Historical, current and expected uses of testing and assessment procedures in educational settings. Statistical concepts, ethics and ethical factors in the appropriate use of various assessment techniques and tools with emphasis on benefits and limitations.
This course addresses grades K-12 career counseling in the schools. Career education viewed through the world of work, career theories, related life processes and development of programs and interventions to promote the career development of all students. Prerequisite: Introduction to the Counseling Profession.
Electives are available on a semester basis. Choose one 6000-level course from CED or PSY in consultation with your GPS Advisor to coordinate the elective registration.
On-site based experiences in school counseling designed to introduce the student to the various functions of school counseling. Students should consult the School Counseling Practicum and Internship manual for additional information and requirements. Prerequisite: Completion of all course work.
This is a two semester clinical school internship that meets the requirement for the Illinois State Board of Education (ISBE), School Counselor endorsement, and the CUC capstone requirement for classroom teachers with two years of teaching experience. Supervised individual and group work experiences in P‐12 and clinical settings appropriate to the program are required for 200 internship hours per semester (total 400 for the year). A classroom seminar component meeting is also required. Prerequisite: admission to this course is based on Division of Human Services approval of 2 year teaching experience. In addition, it is required that all program course work and successful completion of CED 6920 Practicum. This internship is not intended for candidates seeking the Licensed Professional Counselor (LPC) which requires 600 internship hours.

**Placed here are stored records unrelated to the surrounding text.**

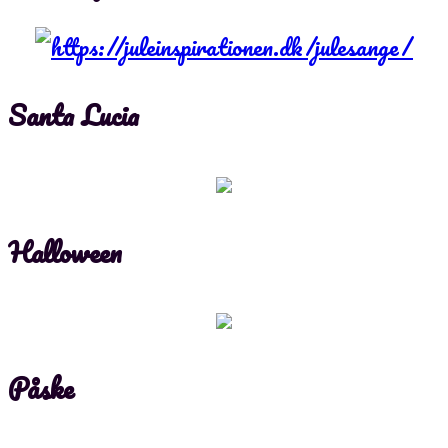
Santa Lucia
Halloween
Påske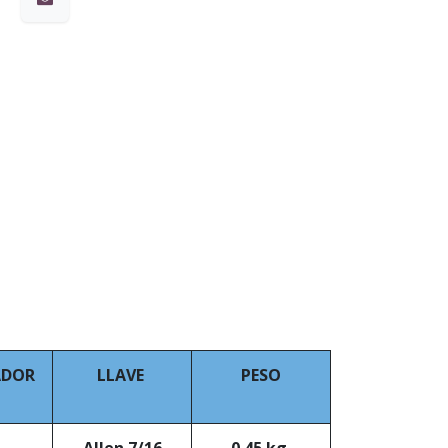
ADOR
LLAVE
PESO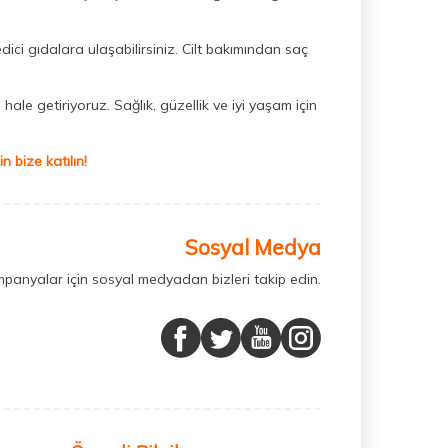
dici gıdalara ulaşabilirsiniz. Cilt bakımından saç
hale getiriyoruz. Sağlık, güzellik ve iyi yaşam için
 bize katılın!
Sosyal Medya
mpanyalar için sosyal medyadan bizleri takip edin.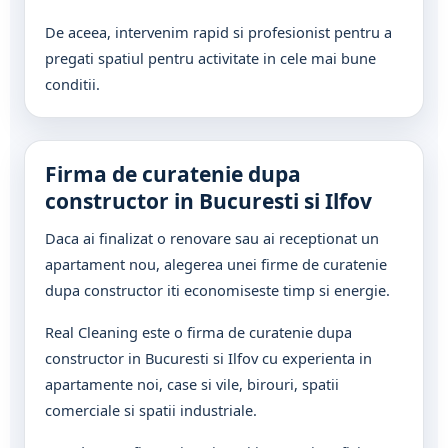
De aceea, intervenim rapid si profesionist pentru a
pregati spatiul pentru activitate in cele mai bune
conditii.
Firma de curatenie dupa
constructor in Bucuresti si Ilfov
Daca ai finalizat o renovare sau ai receptionat un
apartament nou, alegerea unei firme de curatenie
dupa constructor iti economiseste timp si energie.
Real Cleaning este o firma de curatenie dupa
constructor in Bucuresti si Ilfov cu experienta in
apartamente noi, case si vile, birouri, spatii
comerciale si spatii industriale.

This is a two semester clinical school internship that meets the requirement for the Illinois State Board of Education (ISBE), School Counselor endorsement, and the CUC capstone requirement for candidates without a standard teaching certificate in the State of Illinois and candidates with a standard teaching certificate in the State of Illinois seeking the additional LPC licensure.
Supervised individual and group work experiences in P‐12 and clinical settings appropriate to the program are required for 300 internship hours per semester (total 600 for the year). A classroom seminar component meeting is also required. Pre‐requisite: completion of all program course work and successful completion of CED‐6920 Practicum. Candidates without a standard teaching certificate in the State of Illinois are required to complete the following three track two courses prior to starting this Internship: Psychology and Methods of Teaching the Exceptional Learner, Affective Education, and Psychological Theories and Educational Processes.
All students in Concordia’s school counseling program will complete a Counseling Intervention Project (CIP) for the capstone requirement. The goal of the CIP is to develop a comprehensive, data-driven school counseling program using the ASCA model and its national standards as a framework under the supervision of the on-site supervisor and university supervisor. During the practicum portion of the program, students will begin construction a comprehensive developmental program that may be implemented and increase the success rates of the student’s they are assisting in multiple domains. Importantly, the CIP will be a program in which graduating school counselors may use in their future career as a school counselor.